■ Problems to work on
A. In the Sikh Wars passage, what is named as the weakness in the Sikh army?
B. Copy from the Sikh Wars passage the words starting at "In the initial" and ending at "the Indian Mutiny.".

■ Page extract
◆ ◆ ◆ ◆ ◆ ◆ ◆
The weapons for the cavalry were the lance for the lancer  			regiments and sword and carbine for all; the infantry were armed  			with the Brown Bess musket and bayonet.
Commands in the field were given by the cavalry trumpet and the  			infantry drum and bugle.
In the initial battles the Sikh artillery outgunned Gough’s  			batteries. Even in these battles and in the later ones the Bengal  			and Bombay horse and field artillery were handled with great  			resource and were a major cause of Gough’s success.
Many of the more senior British officers had cut their military  			teeth in the Peninsular War and at the Battle of Waterloo: Gough,  			Hardinge, Havelock of the 14th Light Dragoons, Cureton, ****,  			Thackwell and others. Many of the younger men would go on to fight  			in the Crimea and the Indian Mutiny.
The Sikhs of the Punjab looked to the sequence of Gurus for their  			spiritual inspiration and had established their independence  			fiercely resisting the Moghul Kings in Delhi and the Muslims of  			Afghanistan. The Sikhs were required by their religion to wear the  			five “Ks”, not to cut their hair or beard and to wear the highly  			characteristic turban, a length of cloth in which the hair is  			wrapped around the head.
The Maharajah of the Punjab, Ranjit Singh, whose death in 1839  			ended the Sikh embargo on war with the British, established and  			built up the powerful Sikh Army, the “Khalsa”, over the twenty years  			of his reign. The core of the “Khalsa” was its body of infantry  			regiments, equipped and trained as European troops, wearing red  			jackets and blue trousers. The Sikh artillery was held in high  			esteem by both sides. The weakness in the Sikh army was its horse.
The regular cavalry regiments never reached a standard comparable  			to the Sikh foot, while the main element of the mounted arm  			comprised clouds of irregular and ill-disciplined “Gorcharras”. 
The traditional weapon of the Sikh warrior is the “Kirpan”, a  			curved sword kept razor sharp and one of the five “Ks” a baptised  			Sikh must wear. In battle, at the first opportunity, many of the  			Sikh foot abandoned their muskets and, joining their mounted  			comrades, engaged in hand to hand combat with sword and shield.  			Horrific cutting wounds, severing limbs and heads, were a frightful  			feature of the Sikh Wars in which neither side gave quarter to the  			enemy.
◆ ◆ ◆ ◆ ◆ ◆ ◆
■ Provided records

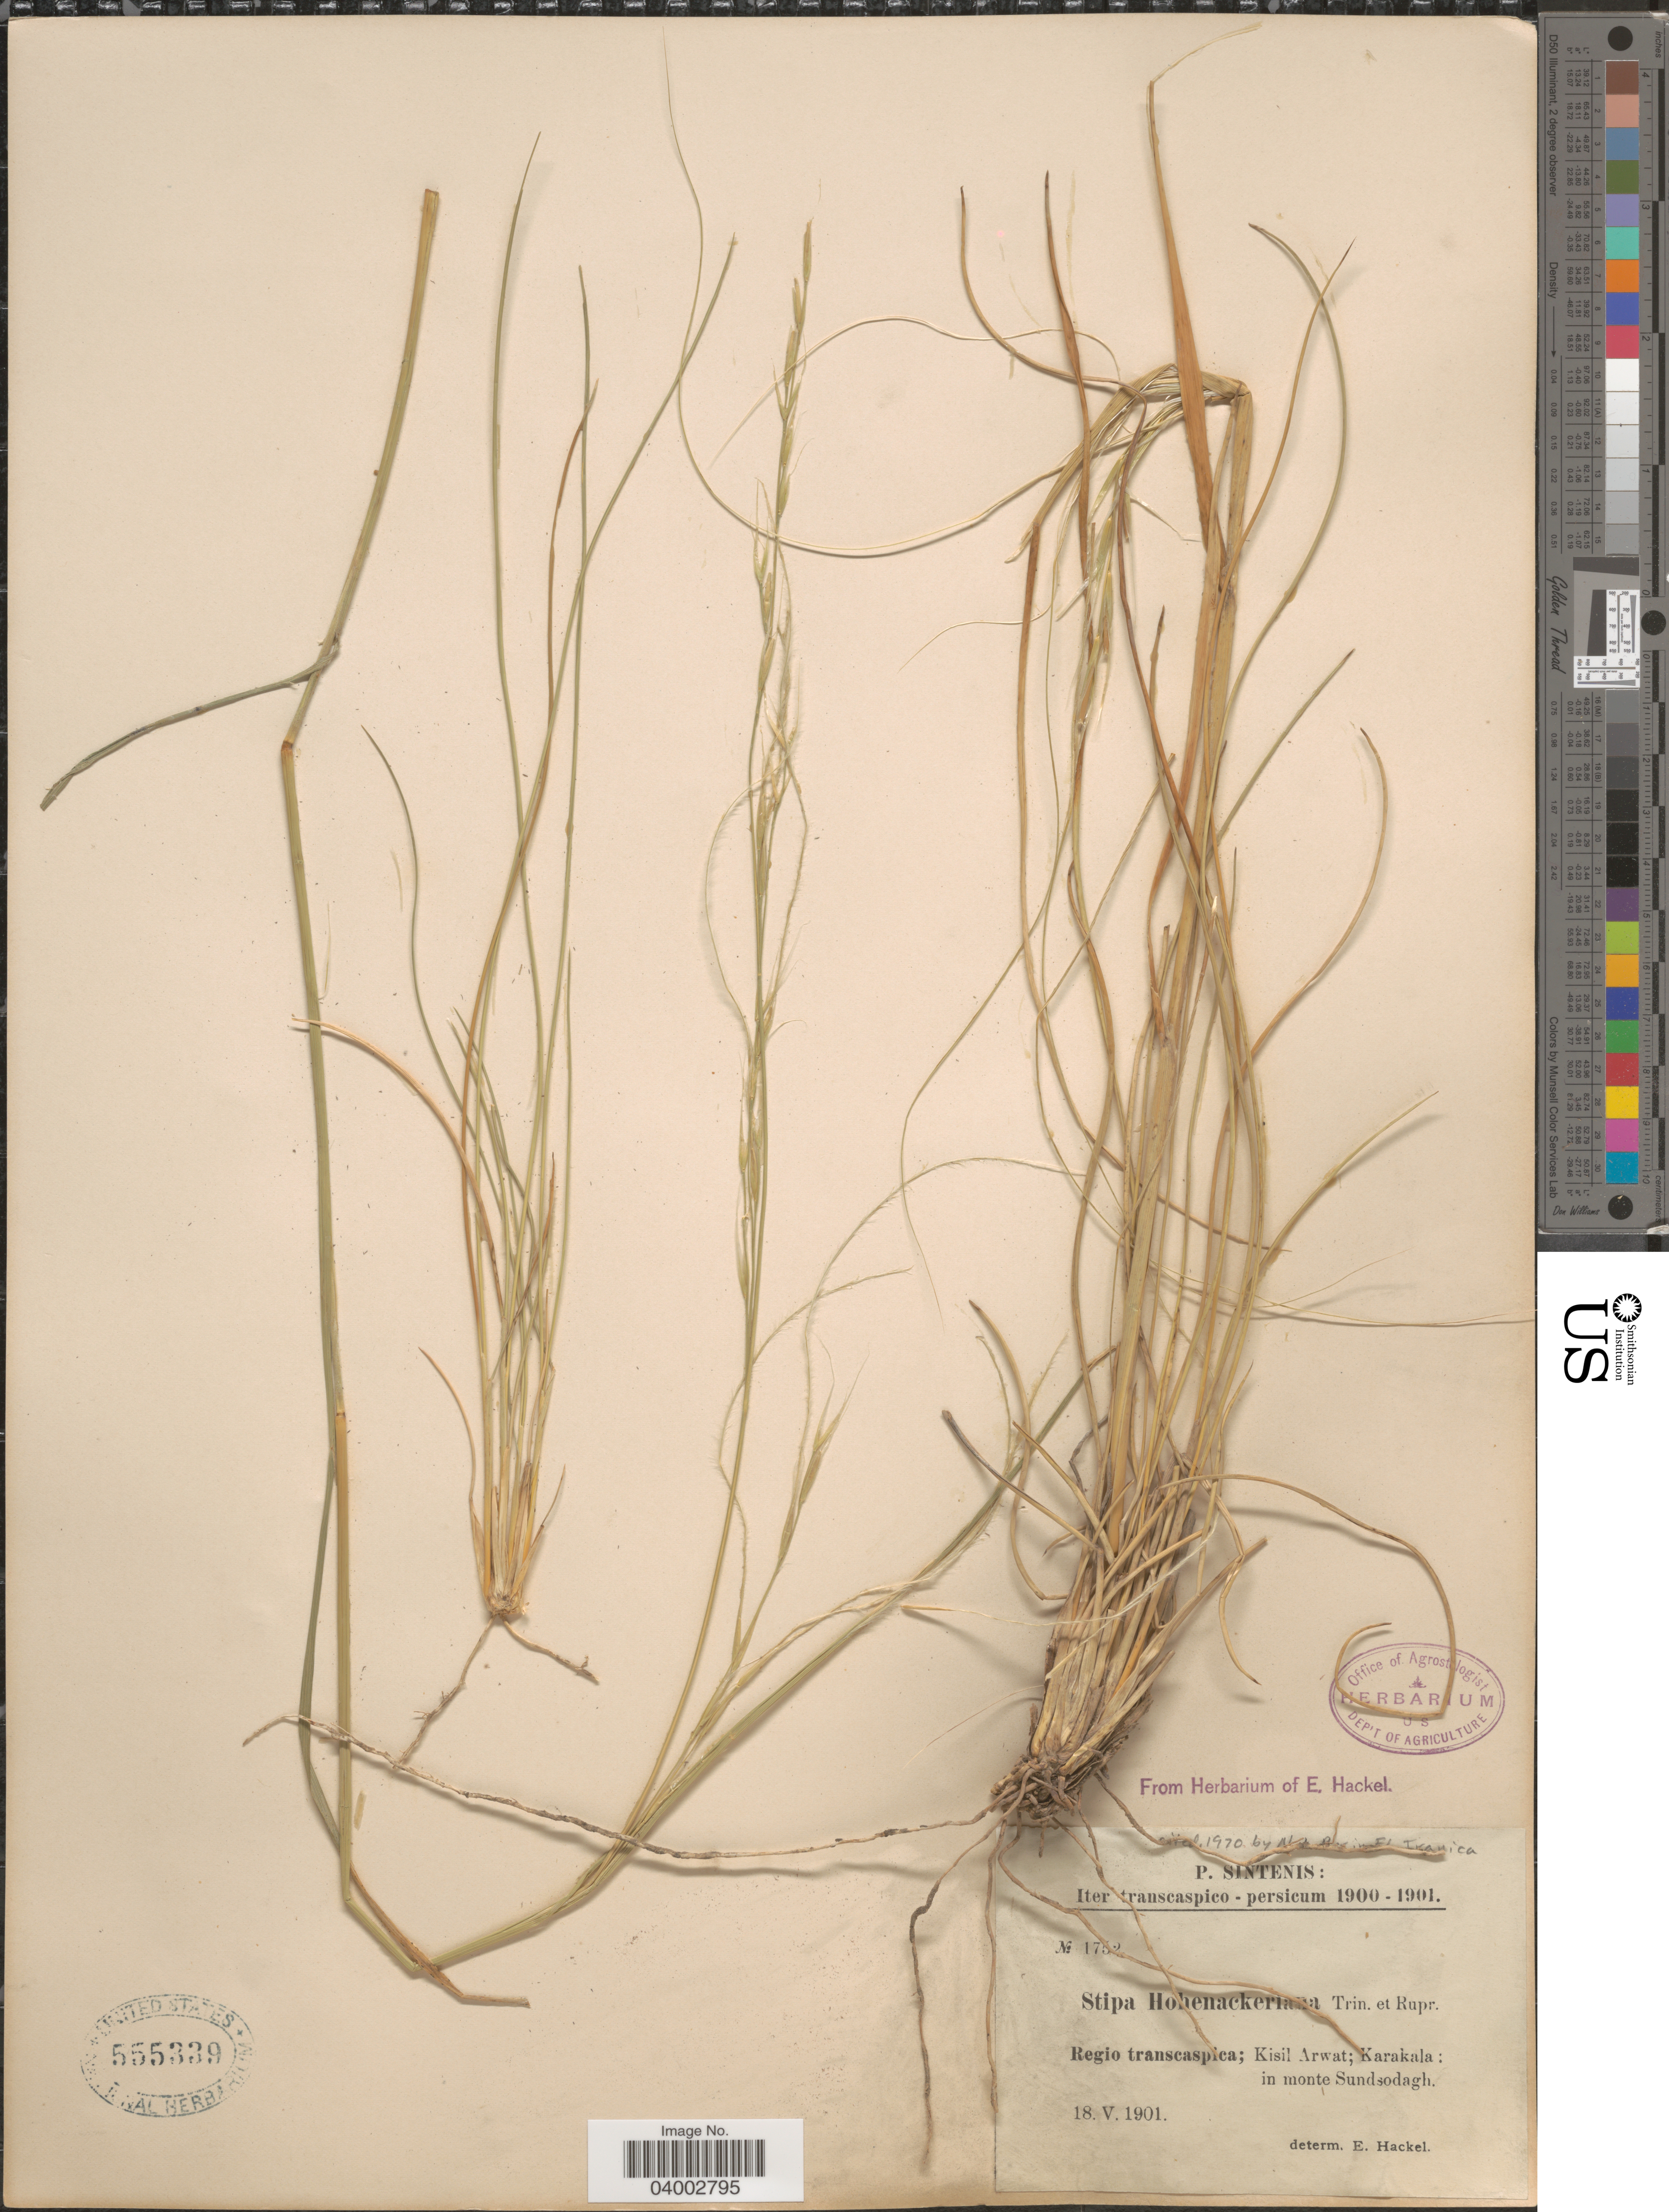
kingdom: Plantae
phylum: Tracheophyta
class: Liliopsida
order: Poales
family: Poaceae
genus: Stipa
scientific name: Stipa hohenackeriana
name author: Trin. & Rupr.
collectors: P. Sintenis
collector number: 1752*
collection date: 1901-05-18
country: Turkmenistan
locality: Iter transcaspico - persicum. Regio transcaspica; Kisil Arwat; Karakala: in monte Sundsodagh.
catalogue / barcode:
◆ ◆ ◆ ◆ ◆ ◆ ◆
■ Responses per task
A. Its horse.

B.
In the initial battles the Sikh artillery outgunned Gough’s  			batteries. Even in these battles and in the later ones the Bengal  			and Bombay horse and field artillery were handled with great  			resource and were a major cause of Gough’s success.
Many of the more senior British officers had cut their military  			teeth in the Peninsular War and at the Battle of Waterloo: Gough,  			Hardinge, Havelock of the 14th Light Dragoons, Cureton, ****,  			Thackwell and others. Many of the younger men would go on to fight  			in the Crimea and the Indian Mutiny.